What is required:
Extract all the text from the data below, keeping every line unchanged and in its original order.

Data listing:
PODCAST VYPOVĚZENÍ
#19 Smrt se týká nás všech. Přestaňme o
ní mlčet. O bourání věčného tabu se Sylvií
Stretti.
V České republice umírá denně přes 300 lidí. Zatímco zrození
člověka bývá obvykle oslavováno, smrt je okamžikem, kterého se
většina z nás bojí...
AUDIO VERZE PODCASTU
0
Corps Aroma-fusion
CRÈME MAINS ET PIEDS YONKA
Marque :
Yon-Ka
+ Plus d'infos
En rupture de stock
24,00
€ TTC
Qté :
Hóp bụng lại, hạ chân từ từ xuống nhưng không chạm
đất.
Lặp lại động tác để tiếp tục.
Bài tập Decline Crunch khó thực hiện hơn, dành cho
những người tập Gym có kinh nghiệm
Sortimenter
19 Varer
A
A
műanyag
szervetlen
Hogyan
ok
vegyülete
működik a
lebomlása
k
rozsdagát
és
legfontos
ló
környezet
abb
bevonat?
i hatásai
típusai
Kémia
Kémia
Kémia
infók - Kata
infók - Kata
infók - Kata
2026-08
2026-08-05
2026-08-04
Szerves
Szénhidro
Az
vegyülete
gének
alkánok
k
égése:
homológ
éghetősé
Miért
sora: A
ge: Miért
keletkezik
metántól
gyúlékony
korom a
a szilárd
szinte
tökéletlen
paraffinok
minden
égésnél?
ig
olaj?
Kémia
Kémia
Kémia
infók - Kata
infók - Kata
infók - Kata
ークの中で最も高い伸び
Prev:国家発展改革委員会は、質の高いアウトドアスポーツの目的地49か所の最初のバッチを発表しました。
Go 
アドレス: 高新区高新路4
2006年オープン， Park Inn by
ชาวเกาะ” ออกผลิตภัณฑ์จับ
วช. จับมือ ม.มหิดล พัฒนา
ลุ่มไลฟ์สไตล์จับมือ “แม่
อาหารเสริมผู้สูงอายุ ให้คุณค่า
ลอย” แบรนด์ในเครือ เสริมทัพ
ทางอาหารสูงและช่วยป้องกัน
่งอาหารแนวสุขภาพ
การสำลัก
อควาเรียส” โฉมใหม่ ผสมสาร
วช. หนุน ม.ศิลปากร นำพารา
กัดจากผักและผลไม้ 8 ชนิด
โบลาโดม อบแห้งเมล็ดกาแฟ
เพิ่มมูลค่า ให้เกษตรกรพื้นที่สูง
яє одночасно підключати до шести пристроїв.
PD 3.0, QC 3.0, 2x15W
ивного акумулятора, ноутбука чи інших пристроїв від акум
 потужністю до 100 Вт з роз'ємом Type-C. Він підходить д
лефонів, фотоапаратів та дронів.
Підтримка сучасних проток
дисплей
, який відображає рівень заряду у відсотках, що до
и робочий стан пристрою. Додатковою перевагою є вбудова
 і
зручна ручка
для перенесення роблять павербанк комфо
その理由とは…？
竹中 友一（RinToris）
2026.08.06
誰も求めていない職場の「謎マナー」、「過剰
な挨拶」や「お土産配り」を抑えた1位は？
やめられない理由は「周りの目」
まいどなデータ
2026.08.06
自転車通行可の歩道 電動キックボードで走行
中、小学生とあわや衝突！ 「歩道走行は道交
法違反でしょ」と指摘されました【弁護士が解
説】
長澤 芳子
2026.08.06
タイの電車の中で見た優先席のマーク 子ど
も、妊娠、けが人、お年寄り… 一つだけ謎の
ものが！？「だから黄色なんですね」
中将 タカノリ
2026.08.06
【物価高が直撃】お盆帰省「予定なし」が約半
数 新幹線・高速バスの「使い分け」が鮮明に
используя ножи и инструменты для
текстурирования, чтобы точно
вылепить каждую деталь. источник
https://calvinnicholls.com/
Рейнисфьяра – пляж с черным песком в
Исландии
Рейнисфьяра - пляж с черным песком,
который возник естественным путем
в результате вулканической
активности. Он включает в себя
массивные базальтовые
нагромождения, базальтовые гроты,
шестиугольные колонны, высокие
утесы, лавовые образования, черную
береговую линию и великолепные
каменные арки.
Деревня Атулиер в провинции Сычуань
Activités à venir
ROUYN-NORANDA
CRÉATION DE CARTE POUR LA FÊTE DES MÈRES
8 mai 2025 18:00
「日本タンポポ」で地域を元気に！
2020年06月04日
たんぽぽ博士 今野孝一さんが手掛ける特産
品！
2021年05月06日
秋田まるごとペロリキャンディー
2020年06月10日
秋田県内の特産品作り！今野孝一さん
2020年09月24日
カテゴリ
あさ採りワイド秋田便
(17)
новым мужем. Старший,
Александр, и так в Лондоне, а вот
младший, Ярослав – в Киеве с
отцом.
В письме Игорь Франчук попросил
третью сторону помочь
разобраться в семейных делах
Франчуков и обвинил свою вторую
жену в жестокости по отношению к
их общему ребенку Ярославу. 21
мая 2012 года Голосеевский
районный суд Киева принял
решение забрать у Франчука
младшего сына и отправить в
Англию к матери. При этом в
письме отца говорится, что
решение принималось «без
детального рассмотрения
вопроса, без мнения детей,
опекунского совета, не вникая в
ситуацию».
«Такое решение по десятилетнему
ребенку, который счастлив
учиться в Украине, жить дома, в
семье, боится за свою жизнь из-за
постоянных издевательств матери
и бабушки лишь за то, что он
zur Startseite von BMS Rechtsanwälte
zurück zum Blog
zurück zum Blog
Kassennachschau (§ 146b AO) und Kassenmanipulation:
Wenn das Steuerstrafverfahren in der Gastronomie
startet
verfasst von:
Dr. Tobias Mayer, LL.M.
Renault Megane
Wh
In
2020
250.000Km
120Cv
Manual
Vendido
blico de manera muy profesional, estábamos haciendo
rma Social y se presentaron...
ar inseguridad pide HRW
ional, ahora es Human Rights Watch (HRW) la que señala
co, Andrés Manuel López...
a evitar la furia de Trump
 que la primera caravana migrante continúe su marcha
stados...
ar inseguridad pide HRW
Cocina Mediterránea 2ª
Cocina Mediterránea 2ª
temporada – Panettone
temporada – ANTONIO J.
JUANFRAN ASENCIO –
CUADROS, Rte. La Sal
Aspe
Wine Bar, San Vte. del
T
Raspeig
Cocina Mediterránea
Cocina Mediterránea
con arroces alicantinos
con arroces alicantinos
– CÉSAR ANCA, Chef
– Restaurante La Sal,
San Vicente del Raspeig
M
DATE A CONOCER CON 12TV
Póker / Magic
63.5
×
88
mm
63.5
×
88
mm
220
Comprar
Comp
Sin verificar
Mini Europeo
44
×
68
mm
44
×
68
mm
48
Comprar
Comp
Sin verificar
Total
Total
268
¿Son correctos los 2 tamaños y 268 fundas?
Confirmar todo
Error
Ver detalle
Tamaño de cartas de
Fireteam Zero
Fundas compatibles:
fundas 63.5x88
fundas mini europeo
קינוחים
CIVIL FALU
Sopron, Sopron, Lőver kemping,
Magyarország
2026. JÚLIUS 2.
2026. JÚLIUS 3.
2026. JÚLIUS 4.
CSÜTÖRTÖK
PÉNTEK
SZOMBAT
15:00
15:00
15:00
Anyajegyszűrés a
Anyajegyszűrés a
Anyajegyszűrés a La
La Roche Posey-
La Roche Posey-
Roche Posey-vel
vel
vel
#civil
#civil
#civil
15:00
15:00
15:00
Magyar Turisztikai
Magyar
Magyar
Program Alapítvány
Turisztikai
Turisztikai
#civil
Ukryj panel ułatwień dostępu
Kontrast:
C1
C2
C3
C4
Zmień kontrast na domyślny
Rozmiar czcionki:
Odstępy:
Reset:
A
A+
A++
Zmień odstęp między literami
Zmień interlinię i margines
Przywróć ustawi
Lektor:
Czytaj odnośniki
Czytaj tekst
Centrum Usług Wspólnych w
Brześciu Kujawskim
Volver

Solved problem:
PODCAST VYPOVĚZENÍ
#19 Smrt se týká nás všech. Přestaňme o
ní mlčet. O bourání věčného tabu se Sylvií
Stretti.
V České republice umírá denně přes 300 lidí. Zatímco zrození
člověka bývá obvykle oslavováno, smrt je okamžikem, kterého se
většina z nás bojí...
AUDIO VERZE PODCASTU
0
Corps Aroma-fusion
CRÈME MAINS ET PIEDS YONKA
Marque :
Yon-Ka
+ Plus d'infos
En rupture de stock
24,00
€ TTC
Qté :
Hóp bụng lại, hạ chân từ từ xuống nhưng không chạm
đất.
Lặp lại động tác để tiếp tục.
Bài tập Decline Crunch khó thực hiện hơn, dành cho
những người tập Gym có kinh nghiệm
Sortimenter
19 Varer
A
A
műanyag
szervetlen
Hogyan
ok
vegyülete
működik a
lebomlása
k
rozsdagát
és
legfontos
ló
környezet
abb
bevonat?
i hatásai
típusai
Kémia
Kémia
Kémia
infók - Kata
infók - Kata
infók - Kata
2026-08
2026-08-05
2026-08-04
Szerves
Szénhidro
Az
vegyülete
gének
alkánok
k
égése:
homológ
éghetősé
Miért
sora: A
ge: Miért
keletkezik
metántól
gyúlékony
korom a
a szilárd
szinte
tökéletlen
paraffinok
minden
égésnél?
ig
olaj?
Kémia
Kémia
Kémia
infók - Kata
infók - Kata
infók - Kata
ークの中で最も高い伸び
Prev:国家発展改革委員会は、質の高いアウトドアスポーツの目的地49か所の最初のバッチを発表しました。
Go 
アドレス: 高新区高新路4
2006年オープン， Park Inn by
ชาวเกาะ” ออกผลิตภัณฑ์จับ
วช. จับมือ ม.มหิดล พัฒนา
ลุ่มไลฟ์สไตล์จับมือ “แม่
อาหารเสริมผู้สูงอายุ ให้คุณค่า
ลอย” แบรนด์ในเครือ เสริมทัพ
ทางอาหารสูงและช่วยป้องกัน
่งอาหารแนวสุขภาพ
การสำลัก
อควาเรียส” โฉมใหม่ ผสมสาร
วช. หนุน ม.ศิลปากร นำพารา
กัดจากผักและผลไม้ 8 ชนิด
โบลาโดม อบแห้งเมล็ดกาแฟ
เพิ่มมูลค่า ให้เกษตรกรพื้นที่สูง
яє одночасно підключати до шести пристроїв.
PD 3.0, QC 3.0, 2x15W
ивного акумулятора, ноутбука чи інших пристроїв від акум
 потужністю до 100 Вт з роз'ємом Type-C. Він підходить д
лефонів, фотоапаратів та дронів.
Підтримка сучасних проток
дисплей
, який відображає рівень заряду у відсотках, що до
и робочий стан пристрою. Додатковою перевагою є вбудова
 і
зручна ручка
для перенесення роблять павербанк комфо
その理由とは…？
竹中 友一（RinToris）
2026.08.06
誰も求めていない職場の「謎マナー」、「過剰
な挨拶」や「お土産配り」を抑えた1位は？
やめられない理由は「周りの目」
まいどなデータ
2026.08.06
自転車通行可の歩道 電動キックボードで走行
中、小学生とあわや衝突！ 「歩道走行は道交
法違反でしょ」と指摘されました【弁護士が解
説】
長澤 芳子
2026.08.06
タイの電車の中で見た優先席のマーク 子ど
も、妊娠、けが人、お年寄り… 一つだけ謎の
ものが！？「だから黄色なんですね」
中将 タカノリ
2026.08.06
【物価高が直撃】お盆帰省「予定なし」が約半
数 新幹線・高速バスの「使い分け」が鮮明に
используя ножи и инструменты для
текстурирования, чтобы точно
вылепить каждую деталь. источник
https://calvinnicholls.com/
Рейнисфьяра – пляж с черным песком в
Исландии
Рейнисфьяра - пляж с черным песком,
который возник естественным путем
в результате вулканической
активности. Он включает в себя
массивные базальтовые
нагромождения, базальтовые гроты,
шестиугольные колонны, высокие
утесы, лавовые образования, черную
береговую линию и великолепные
каменные арки.
Деревня Атулиер в провинции Сычуань
Activités à venir
ROUYN-NORANDA
CRÉATION DE CARTE POUR LA FÊTE DES MÈRES
8 mai 2025 18:00
「日本タンポポ」で地域を元気に！
2020年06月04日
たんぽぽ博士 今野孝一さんが手掛ける特産
品！
2021年05月06日
秋田まるごとペロリキャンディー
2020年06月10日
秋田県内の特産品作り！今野孝一さん
2020年09月24日
カテゴリ
あさ採りワイド秋田便
(17)
новым мужем. Старший,
Александр, и так в Лондоне, а вот
младший, Ярослав – в Киеве с
отцом.
В письме Игорь Франчук попросил
третью сторону помочь
разобраться в семейных делах
Франчуков и обвинил свою вторую
жену в жестокости по отношению к
их общему ребенку Ярославу. 21
мая 2012 года Голосеевский
районный суд Киева принял
решение забрать у Франчука
младшего сына и отправить в
Англию к матери. При этом в
письме отца говорится, что
решение принималось «без
детального рассмотрения
вопроса, без мнения детей,
опекунского совета, не вникая в
ситуацию».
«Такое решение по десятилетнему
ребенку, который счастлив
учиться в Украине, жить дома, в
семье, боится за свою жизнь из-за
постоянных издевательств матери
и бабушки лишь за то, что он
zur Startseite von BMS Rechtsanwälte
zurück zum Blog
zurück zum Blog
Kassennachschau (§ 146b AO) und Kassenmanipulation:
Wenn das Steuerstrafverfahren in der Gastronomie
startet
verfasst von:
Dr. Tobias Mayer, LL.M.
Renault Megane
Wh
In
2020
250.000Km
120Cv
Manual
Vendido
blico de manera muy profesional, estábamos haciendo
rma Social y se presentaron...
ar inseguridad pide HRW
ional, ahora es Human Rights Watch (HRW) la que señala
co, Andrés Manuel López...
a evitar la furia de Trump
 que la primera caravana migrante continúe su marcha
stados...
ar inseguridad pide HRW
Cocina Mediterránea 2ª
Cocina Mediterránea 2ª
temporada – Panettone
temporada – ANTONIO J.
JUANFRAN ASENCIO –
CUADROS, Rte. La Sal
Aspe
Wine Bar, San Vte. del
T
Raspeig
Cocina Mediterránea
Cocina Mediterránea
con arroces alicantinos
con arroces alicantinos
– CÉSAR ANCA, Chef
– Restaurante La Sal,
San Vicente del Raspeig
M
DATE A CONOCER CON 12TV
Póker / Magic
63.5
×
88
mm
63.5
×
88
mm
220
Comprar
Comp
Sin verificar
Mini Europeo
44
×
68
mm
44
×
68
mm
48
Comprar
Comp
Sin verificar
Total
Total
268
¿Son correctos los 2 tamaños y 268 fundas?
Confirmar todo
Error
Ver detalle
Tamaño de cartas de
Fireteam Zero
Fundas compatibles:
fundas 63.5x88
fundas mini europeo
קינוחים
CIVIL FALU
Sopron, Sopron, Lőver kemping,
Magyarország
2026. JÚLIUS 2.
2026. JÚLIUS 3.
2026. JÚLIUS 4.
CSÜTÖRTÖK
PÉNTEK
SZOMBAT
15:00
15:00
15:00
Anyajegyszűrés a
Anyajegyszűrés a
Anyajegyszűrés a La
La Roche Posey-
La Roche Posey-
Roche Posey-vel
vel
vel
#civil
#civil
#civil
15:00
15:00
15:00
Magyar Turisztikai
Magyar
Magyar
Program Alapítvány
Turisztikai
Turisztikai
#civil
Ukryj panel ułatwień dostępu
Kontrast:
C1
C2
C3
C4
Zmień kontrast na domyślny
Rozmiar czcionki:
Odstępy:
Reset:
A
A+
A++
Zmień odstęp między literami
Zmień interlinię i margines
Przywróć ustawi
Lektor:
Czytaj odnośniki
Czytaj tekst
Centrum Usług Wspólnych w
Brześciu Kujawskim
Volver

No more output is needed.